Please reproduce the passage about the Auschwitz twins' reunion word for word, in full.

§ **PASSAGE PROVIDED**
■ ■ ■ ■
DEKEL, LUCETTE MATALON LAGNADO SHEILA COHN (35 page)

We wanted to know what had been done to us. We felt the world should research the injections and surgeries we had undergone.

ZYL THE SAILOR: I walked in thinking,

“I should know half the people in this room.” A pair of twins immediately came up to me, and said hello.

They told me,

“How could we forget you-you and your brother were always fighting.” And one of them remembered not only my name, but my number-and even my twin’s number. I checked my arm, and sure enough, it was the same as he remembered.

JUDITH YAGUDAH: As the years passed, I had tried not to think about Auschwitz at all.

I tried to push it back and live in the present.

On the other hand, whenever a book about the Holocaust came out, I ran to get it.

Auschwitz was in me-like a heavy parcel I had to drag around all the time.

After the reunion, I felt very sad. I had a very hard week. I thought about Ruthie a lot. I talked with my mother about her. I told my children stories about her. I lit a candle for her.

Buoyed by the discovery of nearly a hundred twin survivors, Eva and Miriam decided to form CANDLES, an organization whose sole purpose would be to publicize the plight of Mengele’s child victims.

Parade magazine’s publication in September 1984 of Anderson’s feature story on the Auschwitz twins helped focus the spotlight on CANDLES.

Thousands of readers around the United States sent contributions, and other journalists also were spurred to begin writing about the unusual group. The attention prompted Eva and Miriam to plan the most dramatic project ever undertaken by a group of survivors: a return to the death camp.
■ ■ ■ ■
§ **EXERCISE DATA**
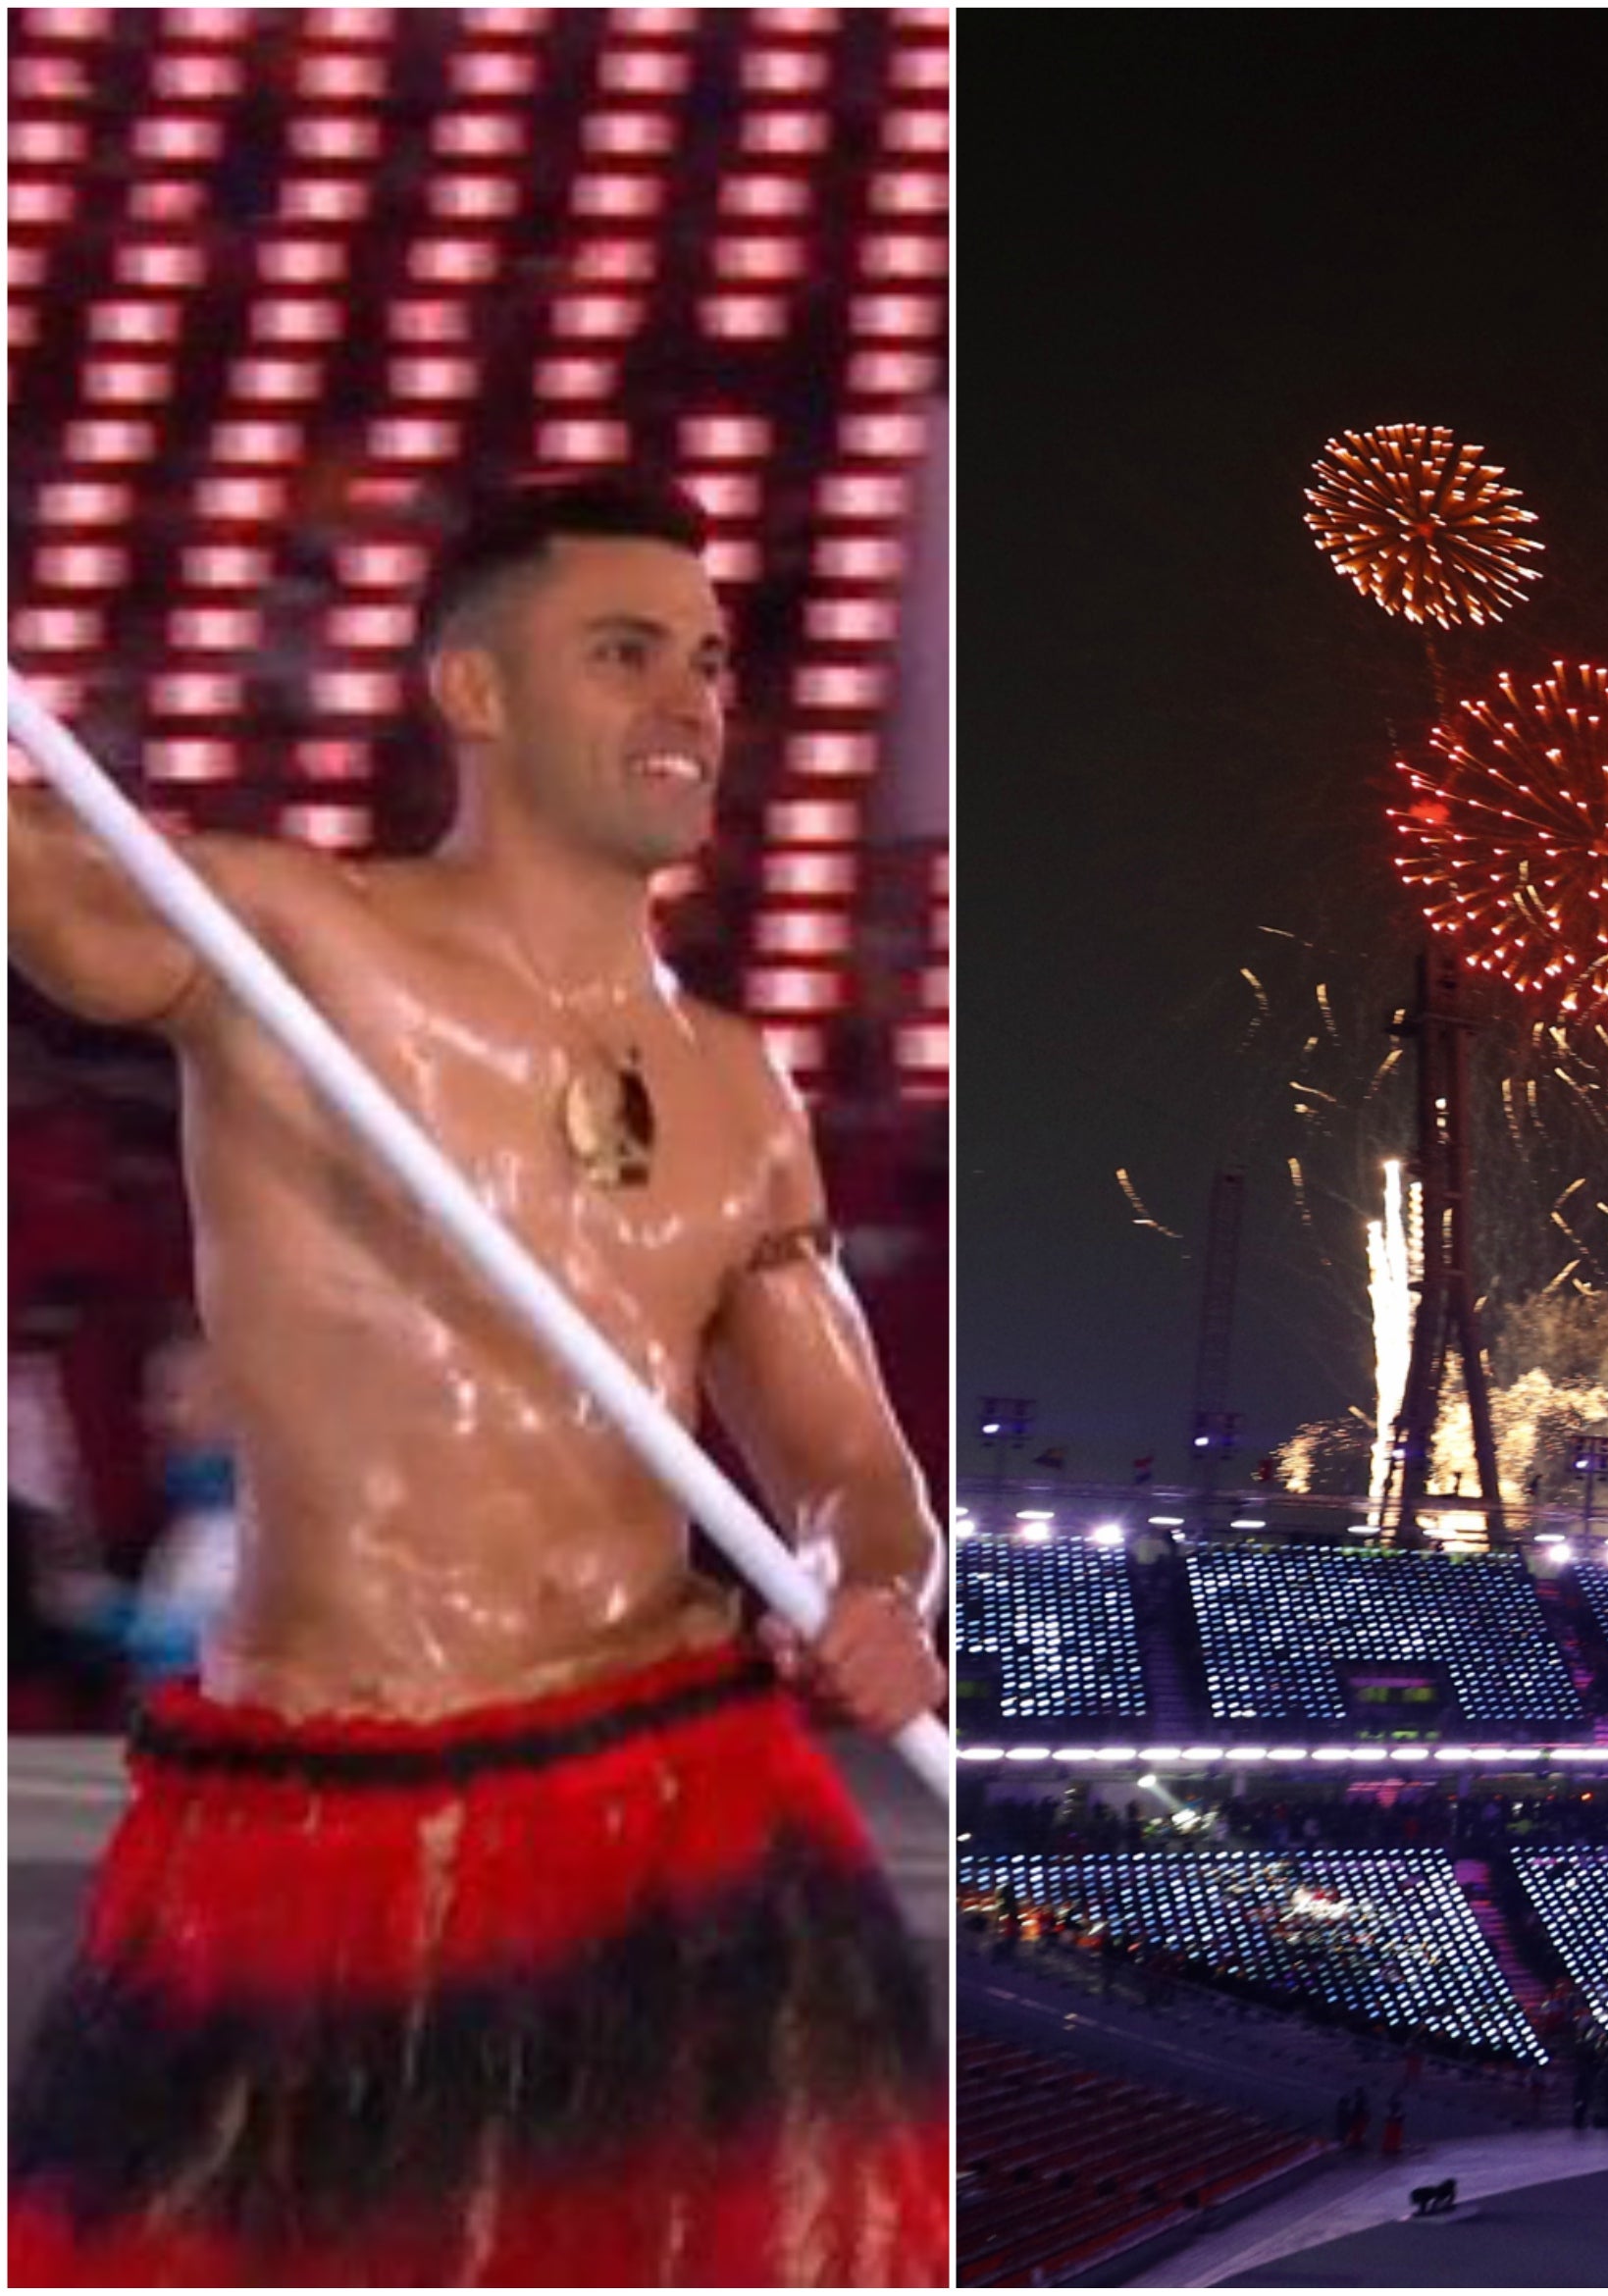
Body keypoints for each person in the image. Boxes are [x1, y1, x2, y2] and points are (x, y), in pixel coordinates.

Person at [4, 477, 947, 2284]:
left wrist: (880, 1589)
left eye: (711, 662)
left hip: (671, 1796)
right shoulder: (288, 942)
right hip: (324, 1816)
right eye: (623, 653)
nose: (690, 700)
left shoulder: (748, 1094)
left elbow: (844, 1455)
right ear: (476, 692)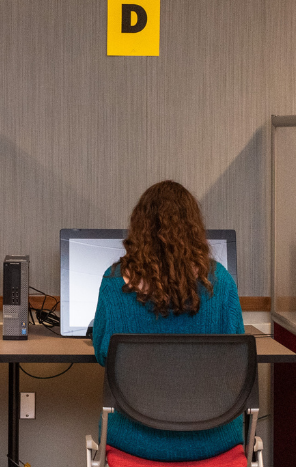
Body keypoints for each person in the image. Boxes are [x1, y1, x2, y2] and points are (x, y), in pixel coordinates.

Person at [90, 180, 245, 462]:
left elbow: (103, 353)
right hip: (212, 442)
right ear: (194, 229)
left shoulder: (114, 282)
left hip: (134, 443)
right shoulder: (221, 281)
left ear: (139, 229)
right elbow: (233, 359)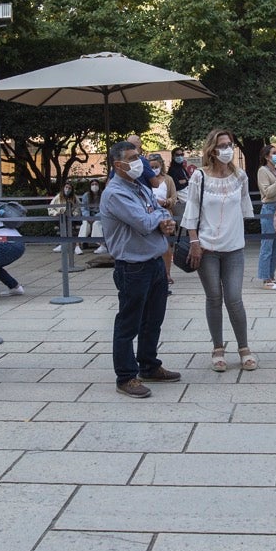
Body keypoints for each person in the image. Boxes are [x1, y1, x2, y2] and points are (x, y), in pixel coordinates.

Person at [101, 140, 182, 397]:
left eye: (139, 156)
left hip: (155, 261)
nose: (140, 162)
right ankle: (126, 376)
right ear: (118, 164)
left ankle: (149, 364)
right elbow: (144, 221)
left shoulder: (140, 186)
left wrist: (166, 221)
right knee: (129, 322)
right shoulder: (115, 192)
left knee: (153, 319)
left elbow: (159, 212)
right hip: (133, 266)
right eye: (133, 158)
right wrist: (160, 219)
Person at [182, 129, 258, 372]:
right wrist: (194, 241)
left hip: (234, 248)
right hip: (206, 249)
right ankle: (218, 348)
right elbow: (191, 209)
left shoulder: (240, 177)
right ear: (212, 150)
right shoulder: (199, 177)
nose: (228, 149)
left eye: (230, 144)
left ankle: (244, 347)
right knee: (214, 297)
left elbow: (244, 208)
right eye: (223, 145)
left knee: (234, 298)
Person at [257, 142, 276, 289]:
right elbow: (267, 193)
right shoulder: (262, 171)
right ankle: (265, 279)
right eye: (274, 153)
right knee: (267, 245)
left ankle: (272, 276)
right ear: (266, 156)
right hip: (269, 208)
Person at [147, 153, 179, 278]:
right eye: (152, 167)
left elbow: (174, 197)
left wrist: (165, 202)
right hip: (149, 216)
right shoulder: (145, 180)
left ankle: (167, 273)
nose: (154, 169)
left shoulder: (168, 179)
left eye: (156, 166)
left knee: (165, 245)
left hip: (165, 215)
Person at [49, 183, 80, 253]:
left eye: (69, 188)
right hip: (60, 217)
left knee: (69, 223)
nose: (67, 189)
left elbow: (78, 208)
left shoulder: (75, 198)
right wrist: (55, 213)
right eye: (66, 187)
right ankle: (64, 243)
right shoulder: (58, 197)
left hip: (72, 218)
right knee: (63, 221)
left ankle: (65, 243)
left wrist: (74, 214)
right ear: (63, 188)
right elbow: (51, 207)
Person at [77, 179, 106, 254]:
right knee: (85, 224)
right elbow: (84, 208)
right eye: (92, 184)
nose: (94, 186)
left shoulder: (103, 195)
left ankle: (102, 245)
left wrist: (95, 217)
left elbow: (104, 209)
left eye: (96, 184)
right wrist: (88, 217)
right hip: (88, 217)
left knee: (97, 224)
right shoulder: (86, 196)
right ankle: (78, 245)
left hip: (100, 216)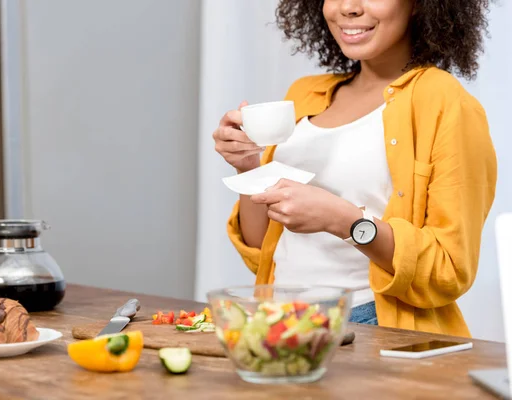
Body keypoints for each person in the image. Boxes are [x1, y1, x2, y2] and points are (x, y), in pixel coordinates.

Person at [213, 0, 497, 337]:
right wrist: (247, 165)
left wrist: (345, 221)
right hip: (280, 320)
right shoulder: (305, 94)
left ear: (420, 5)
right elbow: (263, 250)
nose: (348, 7)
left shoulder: (448, 104)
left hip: (371, 325)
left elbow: (448, 269)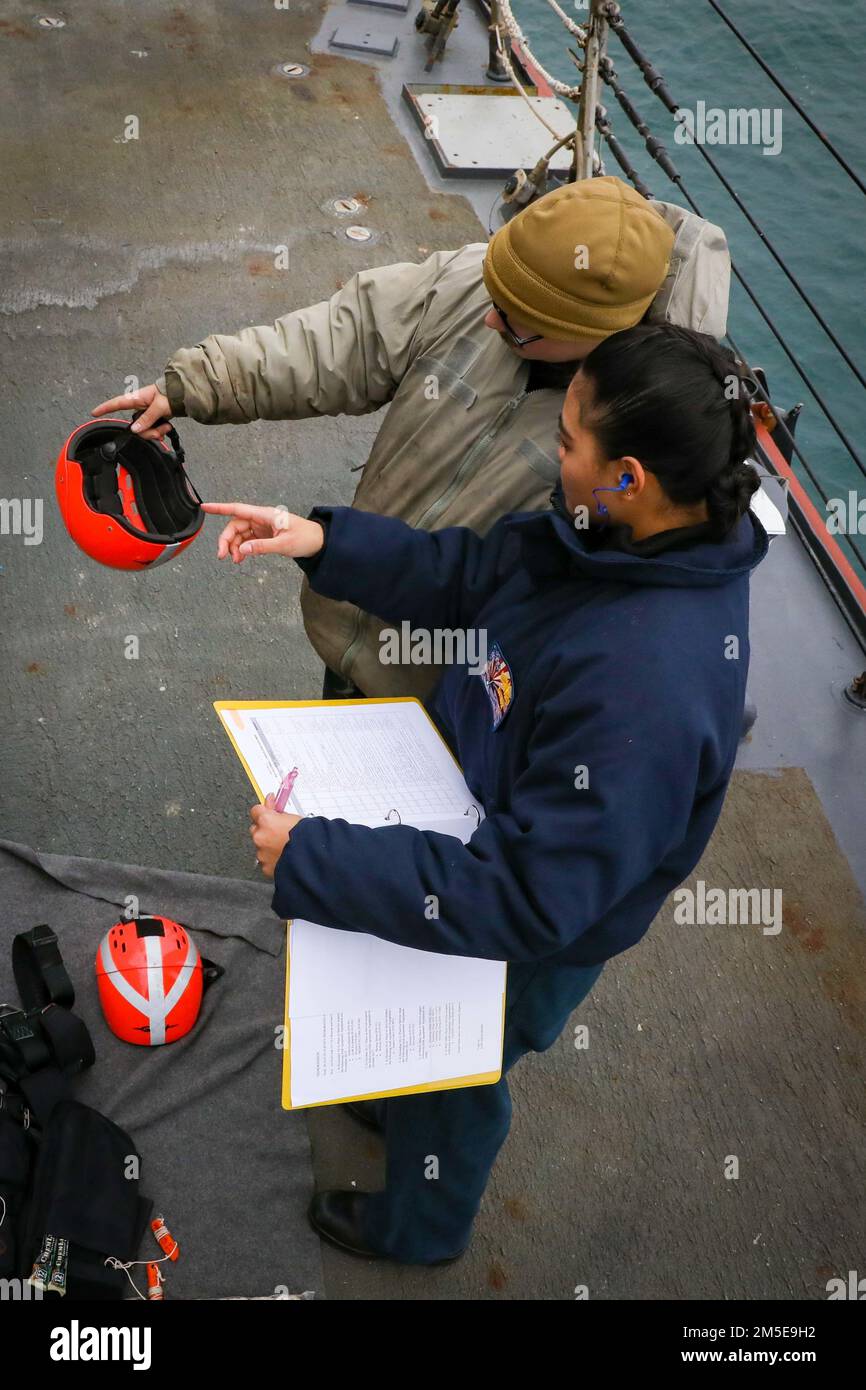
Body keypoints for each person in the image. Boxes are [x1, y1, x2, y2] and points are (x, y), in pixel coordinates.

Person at [199, 323, 768, 1265]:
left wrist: (316, 855)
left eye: (569, 436)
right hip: (475, 813)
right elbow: (476, 576)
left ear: (628, 474)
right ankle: (389, 1091)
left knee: (454, 1074)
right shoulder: (612, 531)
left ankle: (419, 1230)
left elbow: (528, 897)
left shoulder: (647, 685)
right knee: (415, 1028)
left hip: (539, 925)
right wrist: (325, 541)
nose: (555, 446)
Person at [91, 176, 731, 700]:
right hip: (355, 597)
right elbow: (346, 340)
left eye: (515, 322)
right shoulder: (489, 289)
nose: (489, 318)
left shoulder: (650, 444)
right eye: (492, 292)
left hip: (454, 694)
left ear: (600, 340)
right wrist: (198, 382)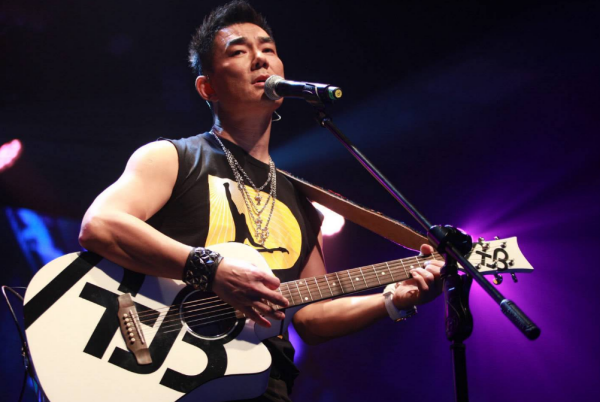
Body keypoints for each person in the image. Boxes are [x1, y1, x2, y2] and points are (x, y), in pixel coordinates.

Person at [79, 1, 444, 400]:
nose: (260, 58)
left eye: (268, 48)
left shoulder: (301, 202)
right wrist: (212, 271)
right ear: (207, 87)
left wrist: (393, 300)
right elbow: (101, 225)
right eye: (238, 51)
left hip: (263, 381)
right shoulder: (173, 157)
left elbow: (311, 317)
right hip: (168, 369)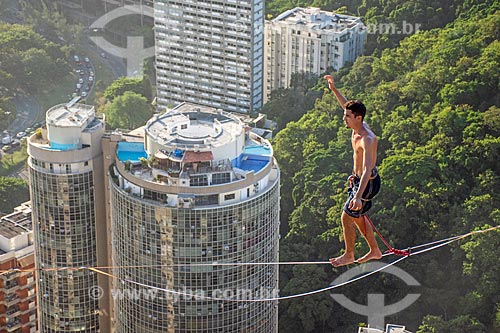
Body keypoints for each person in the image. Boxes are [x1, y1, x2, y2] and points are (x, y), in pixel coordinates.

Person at [324, 75, 382, 267]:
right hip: (358, 180)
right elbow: (345, 105)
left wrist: (357, 195)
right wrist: (334, 89)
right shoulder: (355, 127)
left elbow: (367, 169)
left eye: (348, 116)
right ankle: (374, 250)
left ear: (359, 118)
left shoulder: (368, 139)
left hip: (367, 182)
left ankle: (349, 254)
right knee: (358, 217)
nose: (344, 118)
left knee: (346, 216)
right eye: (345, 115)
■ ■ ■ ■
§ **ANSWER BOX**
DEKEL, LUCETTE MATALON LAGNADO SHEILA COHN (35 page)

We wanted to know what had been done to us. We felt the world should research the injections and surgeries we had undergone.

ZYL THE SAILOR: I walked in thinking,

“I should know half the people in this room.” A pair of twins immediately came up to me, and said hello.

They told me,

“How could we forget you-you and your brother were always fighting.” And one of them remembered not only my name, but my number-and even my twin’s number. I checked my arm, and sure enough, it was the same as he remembered.

JUDITH YAGUDAH: As the years passed, I had tried not to think about Auschwitz at all.

I tried to push it back and live in the present.

On the other hand, whenever a book about the Holocaust came out, I ran to get it.

Auschwitz was in me-like a heavy parcel I had to drag around all the time.

After the reunion, I felt very sad. I had a very hard week. I thought about Ruthie a lot. I talked with my mother about her. I told my children stories about her. I lit a candle for her.

Buoyed by the discovery of nearly a hundred twin survivors, Eva and Miriam decided to form CANDLES, an organization whose sole purpose would be to publicize the plight of Mengele’s child victims.

Parade magazine’s publication in September 1984 of Anderson’s feature story on the Auschwitz twins helped focus the spotlight on CANDLES.

Thousands of readers around the United States sent contributions, and other journalists also were spurred to begin writing about the unusual group. The attention prompted Eva and Miriam to plan the most dramatic project ever undertaken by a group of survivors: a return to the death camp.